Copy every line of these records word for word, with no pictures included in your answer.

>> start

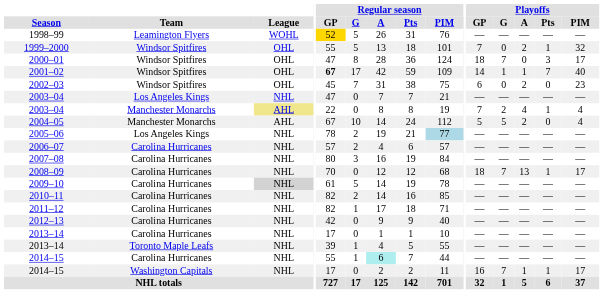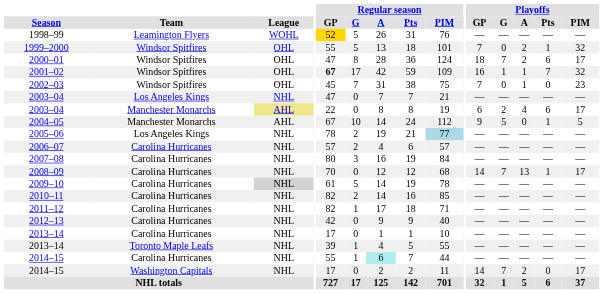2000–01 | Playoffs / A: 0 -> 2
2000–01 | Playoffs / Pts: 3 -> 6
2001–02 | Playoffs / GP: 14 -> 16
2001–02 | Playoffs / PIM: 40 -> 32
2002–03 | Playoffs / GP: 6 -> 7
2002–03 | Playoffs / A: 2 -> 1
2003–04 / Manchester Monarchs | Playoffs / GP: 7 -> 6
2003–04 / Manchester Monarchs | Playoffs / Pts: 1 -> 6
2003–04 / Manchester Monarchs | Playoffs / PIM: 4 -> 17
2004–05 | Playoffs / GP: 5 -> 9
2004–05 | Playoffs / A: 2 -> 0
2004–05 | Playoffs / Pts: 0 -> 1
2004–05 | Playoffs / PIM: 4 -> 5
2008–09 | Playoffs / GP: 18 -> 14
2014–15 / Washington Capitals | Playoffs / GP: 16 -> 14
2014–15 / Washington Capitals | Playoffs / A: 1 -> 2
2014–15 / Washington Capitals | Playoffs / Pts: 1 -> 0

>> end

**Answer in full:**
2000–01 | Playoffs / A: 0 -> 2
2000–01 | Playoffs / Pts: 3 -> 6
2001–02 | Playoffs / GP: 14 -> 16
2001–02 | Playoffs / PIM: 40 -> 32
2002–03 | Playoffs / GP: 6 -> 7
2002–03 | Playoffs / A: 2 -> 1
2003–04 / Manchester Monarchs | Playoffs / GP: 7 -> 6
2003–04 / Manchester Monarchs | Playoffs / Pts: 1 -> 6
2003–04 / Manchester Monarchs | Playoffs / PIM: 4 -> 17
2004–05 | Playoffs / GP: 5 -> 9
2004–05 | Playoffs / A: 2 -> 0
2004–05 | Playoffs / Pts: 0 -> 1
2004–05 | Playoffs / PIM: 4 -> 5
2008–09 | Playoffs / GP: 18 -> 14
2014–15 / Washington Capitals | Playoffs / GP: 16 -> 14
2014–15 / Washington Capitals | Playoffs / A: 1 -> 2
2014–15 / Washington Capitals | Playoffs / Pts: 1 -> 0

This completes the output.